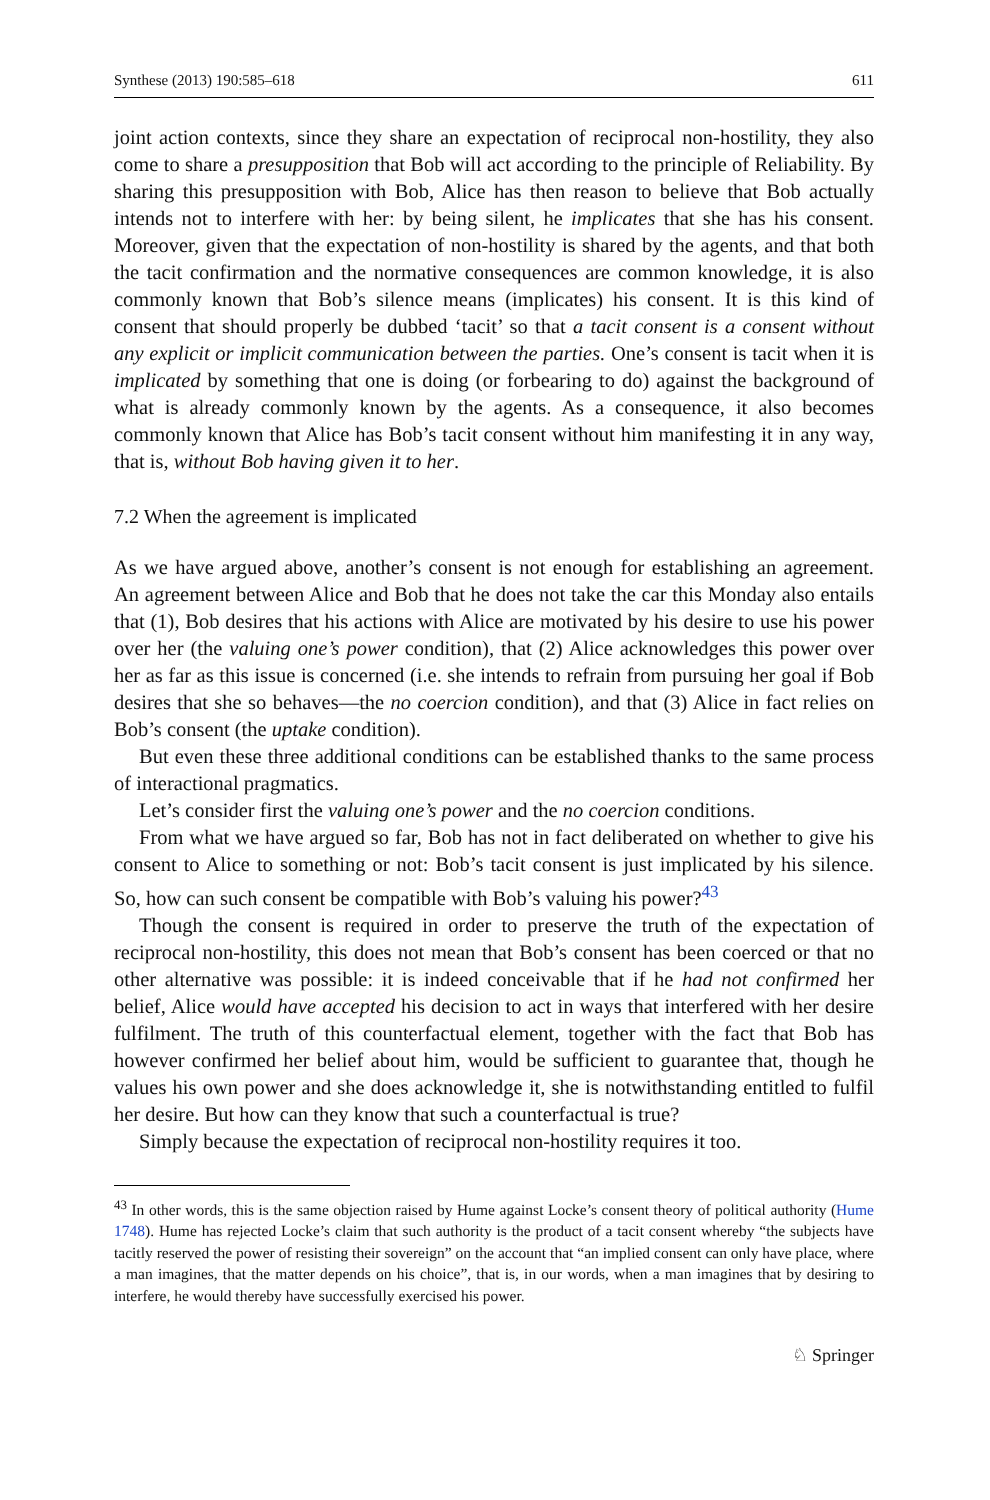Synthese (2013) 190:585–618 611
joint action contexts, since they share an expectation of reciprocal non-hostility, they also come to share a presupposition that Bob will act according to the principle of Reliability. By sharing this presupposition with Bob, Alice has then reason to believe that Bob actually intends not to interfere with her: by being silent, he implicates that she has his consent. Moreover, given that the expectation of non-hostility is shared by the agents, and that both the tacit confirmation and the normative consequences are common knowledge, it is also commonly known that Bob’s silence means (implicates) his consent. It is this kind of consent that should properly be dubbed ‘tacit’ so that a tacit consent is a consent without any explicit or implicit communication between the parties. One’s consent is tacit when it is implicated by something that one is doing (or forbearing to do) against the background of what is already commonly known by the agents. As a consequence, it also becomes commonly known that Alice has Bob’s tacit consent without him manifesting it in any way, that is, without Bob having given it to her.
7.2 When the agreement is implicated
As we have argued above, another’s consent is not enough for establishing an agreement. An agreement between Alice and Bob that he does not take the car this Monday also entails that (1), Bob desires that his actions with Alice are motivated by his desire to use his power over her (the valuing one’s power condition), that (2) Alice acknowledges this power over her as far as this issue is concerned (i.e. she intends to refrain from pursuing her goal if Bob desires that she so behaves—the no coercion condition), and that (3) Alice in fact relies on Bob’s consent (the uptake condition).
But even these three additional conditions can be established thanks to the same process of interactional pragmatics.
Let’s consider first the valuing one’s power and the no coercion conditions.
From what we have argued so far, Bob has not in fact deliberated on whether to give his consent to Alice to something or not: Bob’s tacit consent is just implicated by his silence. So, how can such consent be compatible with Bob’s valuing his power?<sup>43</sup>
Though the consent is required in order to preserve the truth of the expectation of reciprocal non-hostility, this does not mean that Bob’s consent has been coerced or that no other alternative was possible: it is indeed conceivable that if he had not confirmed her belief, Alice would have accepted his decision to act in ways that interfered with her desire fulfilment. The truth of this counterfactual element, together with the fact that Bob has however confirmed her belief about him, would be sufficient to guarantee that, though he values his own power and she does acknowledge it, she is notwithstanding entitled to fulfil her desire. But how can they know that such a counterfactual is true?
Simply because the expectation of reciprocal non-hostility requires it too.
<sup>43</sup> In other words, this is the same objection raised by Hume against Locke’s consent theory of political authority (Hume 1748). Hume has rejected Locke’s claim that such authority is the product of a tacit consent whereby “the subjects have tacitly reserved the power of resisting their sovereign” on the account that “an implied consent can only have place, where a man imagines, that the matter depends on his choice”, that is, in our words, when a man imagines that by desiring to interfere, he would thereby have successfully exercised his power.
♘ Springer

..........

→ WORK ITEM: In your copy of the listing, please omit the pictures and keep every word exact.

→ THE ANSWER:
Synthese (2013) 190:585–618 611
joint action contexts, since they share an expectation of reciprocal non-hostility, they also come to share a presupposition that Bob will act according to the principle of Reliability. By sharing this presupposition with Bob, Alice has then reason to believe that Bob actually intends not to interfere with her: by being silent, he implicates that she has his consent. Moreover, given that the expectation of non-hostility is shared by the agents, and that both the tacit confirmation and the normative consequences are common knowledge, it is also commonly known that Bob’s silence means (implicates) his consent. It is this kind of consent that should properly be dubbed ‘tacit’ so that a tacit consent is a consent without any explicit or implicit communication between the parties. One’s consent is tacit when it is implicated by something that one is doing (or forbearing to do) against the background of what is already commonly known by the agents. As a consequence, it also becomes commonly known that Alice has Bob’s tacit consent without him manifesting it in any way, that is, without Bob having given it to her.
7.2 When the agreement is implicated
As we have argued above, another’s consent is not enough for establishing an agreement. An agreement between Alice and Bob that he does not take the car this Monday also entails that (1), Bob desires that his actions with Alice are motivated by his desire to use his power over her (the valuing one’s power condition), that (2) Alice acknowledges this power over her as far as this issue is concerned (i.e. she intends to refrain from pursuing her goal if Bob desires that she so behaves—the no coercion condition), and that (3) Alice in fact relies on Bob’s consent (the uptake condition).
But even these three additional conditions can be established thanks to the same process of interactional pragmatics.
Let’s consider first the valuing one’s power and the no coercion conditions.
From what we have argued so far, Bob has not in fact deliberated on whether to give his consent to Alice to something or not: Bob’s tacit consent is just implicated by his silence. So, how can such consent be compatible with Bob’s valuing his power?<sup>43</sup>
Though the consent is required in order to preserve the truth of the expectation of reciprocal non-hostility, this does not mean that Bob’s consent has been coerced or that no other alternative was possible: it is indeed conceivable that if he had not confirmed her belief, Alice would have accepted his decision to act in ways that interfered with her desire fulfilment. The truth of this counterfactual element, together with the fact that Bob has however confirmed her belief about him, would be sufficient to guarantee that, though he values his own power and she does acknowledge it, she is notwithstanding entitled to fulfil her desire. But how can they know that such a counterfactual is true?
Simply because the expectation of reciprocal non-hostility requires it too.
<sup>43</sup> In other words, this is the same objection raised by Hume against Locke’s consent theory of political authority (Hume 1748). Hume has rejected Locke’s claim that such authority is the product of a tacit consent whereby “the subjects have tacitly reserved the power of resisting their sovereign” on the account that “an implied consent can only have place, where a man imagines, that the matter depends on his choice”, that is, in our words, when a man imagines that by desiring to interfere, he would thereby have successfully exercised his power.
♘ Springer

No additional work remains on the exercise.